*CONSIGNE 1*. Expliquez, d'après le passage source, pourquoi la contestation formée par Monsieur [D] est déclarée recevable.
*CONSIGNE 2*. Indiquez si chacune des affirmations suivantes concorde avec le passage source en répondant par oui ou par non, puis citez mot pour mot les termes du passage qui tranchent : (a) les contestations relatives à la saisie doivent être formées dans un délai d'un mois à compter de la dénonciation de la saisie au débiteur ; (b) l'auteur de la contestation informe le tiers saisi par lettre recommandée ; (c) la demande d'autorisation préalable est formée par assignation.
*CONSIGNE 3*. Relevez tous les articles du Code des procédures civiles d’exécution cités dans le passage source.

*PASSAGE SOURCE*.
# # # #
Les articles L211-4 et R211-11 du Code des procédures civiles d’exécution relatifs à la saisie-attribution disposent : « Toute contestation relative à la saisie est formée dans un délai fixé par décret en Conseil d'Etat.
En l'absence de contestation, le créancier requiert le paiement de la créance qui lui a été attribuée par l'acte de saisie.
Toutefois, le débiteur saisi qui n'aurait pas élevé de contestation dans le délai prescrit peut agir à ses frais en répétition de l'indu devant le juge du fond compétent. »
« A peine d'irrecevabilité, les contestations relatives à la saisie sont formées dans le délai d'un mois à compter de la dénonciation de la saisie au débiteur. Sous la même sanction, elles sont dénoncées le même jour ou, au plus tard, le premier jour ouvrable suivant, par lettre recommandée avec demande d'avis de réception, à l'huissier de justice qui a procédé à la saisie.
L'auteur de la contestation en informe le tiers saisi par lettre simple. Il remet une copie de l'assignation, à peine de caducité de celle-ci, au greffe du juge de l'exécution au plus tard le jour de l'audience. »

L’article R232-7 du Code des procédures civiles d’exécution relatif à la saisie de droits d’associés prévoit quant à lui : « A peine d'irrecevabilité, la contestation est dénoncée le même jour ou, au plus tard, le premier jour ouvrable suivant, par lettre recommandée avec demande d'avis de réception, à l'huissier de justice qui a procédé à la saisie.
L'auteur de la contestation en informe le tiers saisi par lettre simple. »

Monsieur [D] a assigné Madame [Y] en son domicile élu auprès de la SELARL de commissaires de justice MONS-VAL, ayant instrumenté dans le cadre de la saisie-attribution critiquée. Cette-dernière a donc été par ce biais avisée de la contestation et il y a lieu de déclarer cette dernière recevable.

- Sur la demande de mainlevée partielle à titre conservatoire

L’article L211-1 du Code des procédures civiles d’exécution dispose :
« Tout créancier muni d'un titre exécutoire constatant une créance liquide et exigible peut, pour en obtenir le paiement, saisir entre les mains d'un tiers les créances de son débiteur portant sur une somme d'argent, sous réserve des dispositions particulières à la saisie des rémunérations prévue par le code du travail. »

Les articles L511-1 et L511-2 du Code des procédures civiles d’exécution prévoient : « Toute personne dont la créance paraît fondée en son principe peut solliciter du juge l'autorisation de pratiquer une mesure conservatoire sur les biens de son débiteur, sans commandement préalable, si elle justifie de circonstances susceptibles d'en menacer le recouvrement.
La mesure conservatoire prend la forme d'une saisie conservatoire ou d'une sûreté judiciaire. »

« Une autorisation préalable du juge n'est pas nécessaire lorsque le créancier se prévaut d'un titre exécutoire ou d'une décision de justice qui n'a pas encore force exécutoire. Il en est de même en cas de défaut de paiement d'une lettre de change acceptée, d'un billet à ordre, d'un chèque ou d'un loyer resté impayé dès lors qu'il résulte d'un contrat écrit de louage d'immeubles. »

L’article R511-1 du même code prévoit que la demande d’autorisation préalable est formée par requête.
# # # #
*DONNÉES*.

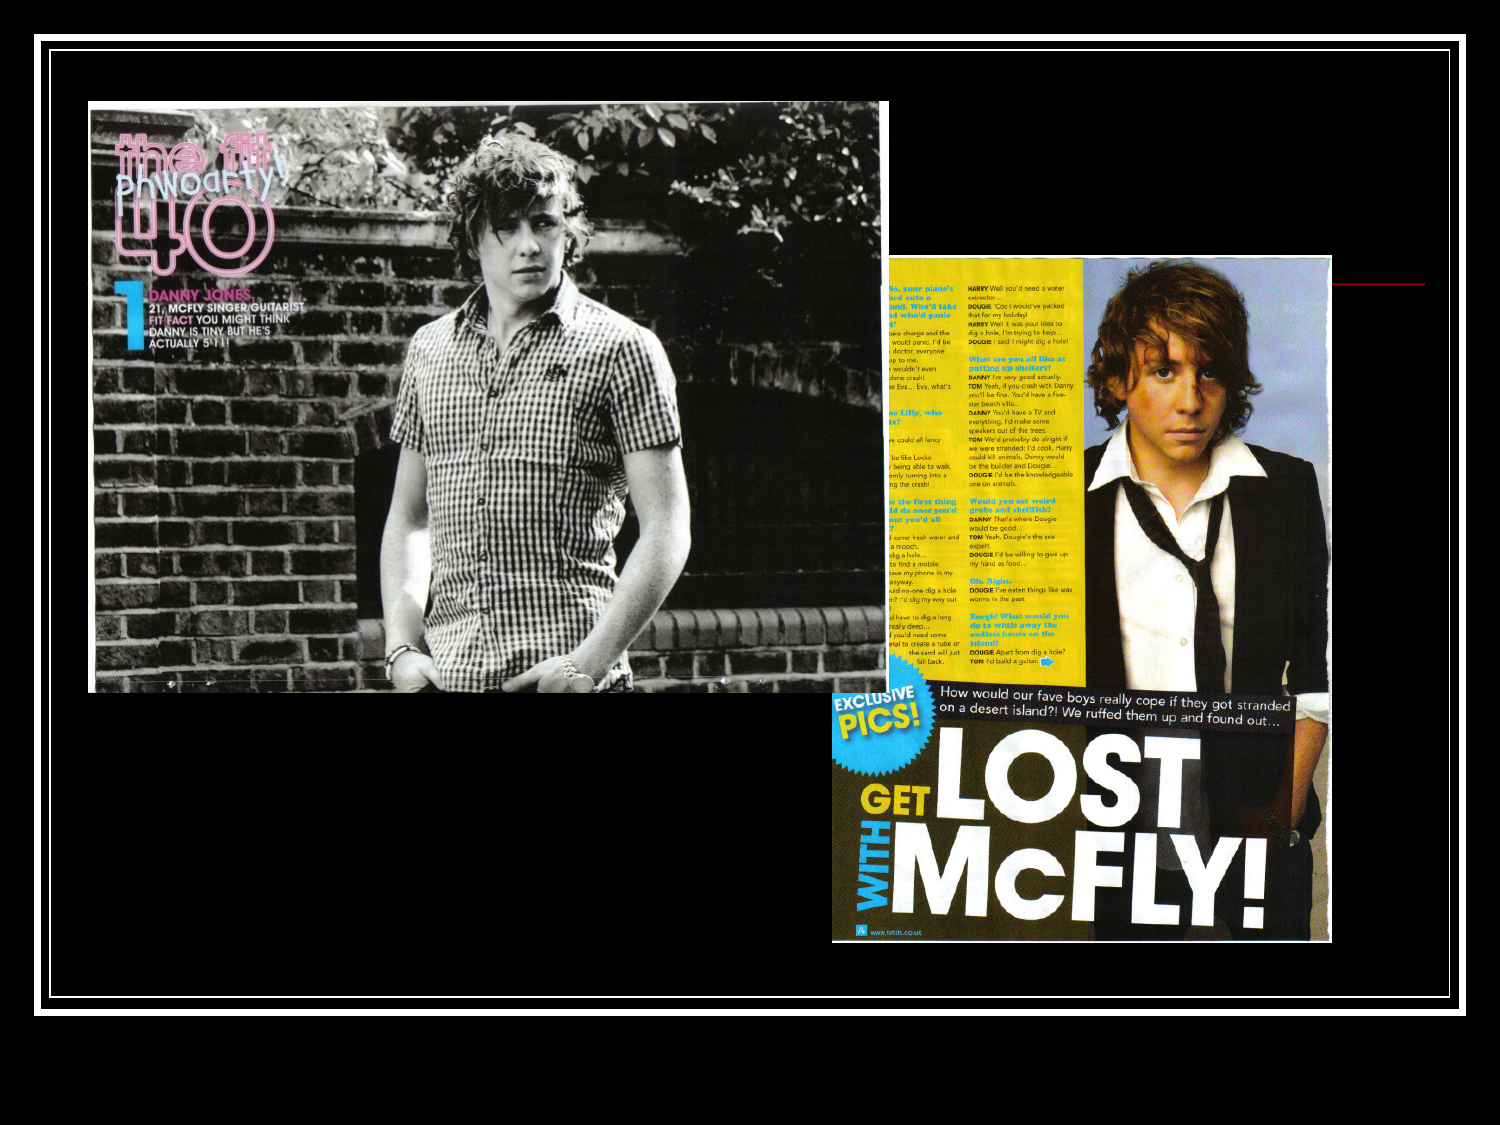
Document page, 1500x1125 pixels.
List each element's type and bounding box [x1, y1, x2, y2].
# # # #
*RÉPONSE ATTENDUE 1*. Monsieur [D] a assigné Madame [Y] en son domicile élu auprès de la SELARL de commissaires de justice MONS-VAL, qui avait instrumenté dans le cadre de la saisie-attribution critiquée. Cette société a donc été avisée de la contestation par ce biais, et la contestation est pour cette raison déclarée recevable.

*RÉPONSE ATTENDUE 2*.
(a) Oui : « les contestations relatives à la saisie sont formées dans le délai d'un mois à compter de la dénonciation de la saisie au débiteur ».
(b) Non : « L'auteur de la contestation en informe le tiers saisi par lettre simple. »
(c) Non : « la demande d’autorisation préalable est formée par requête ».

*RÉPONSE ATTENDUE 3*.
- L211-4
- R211-11
- R232-7
- L211-1
- L511-1
- L511-2
- R511-1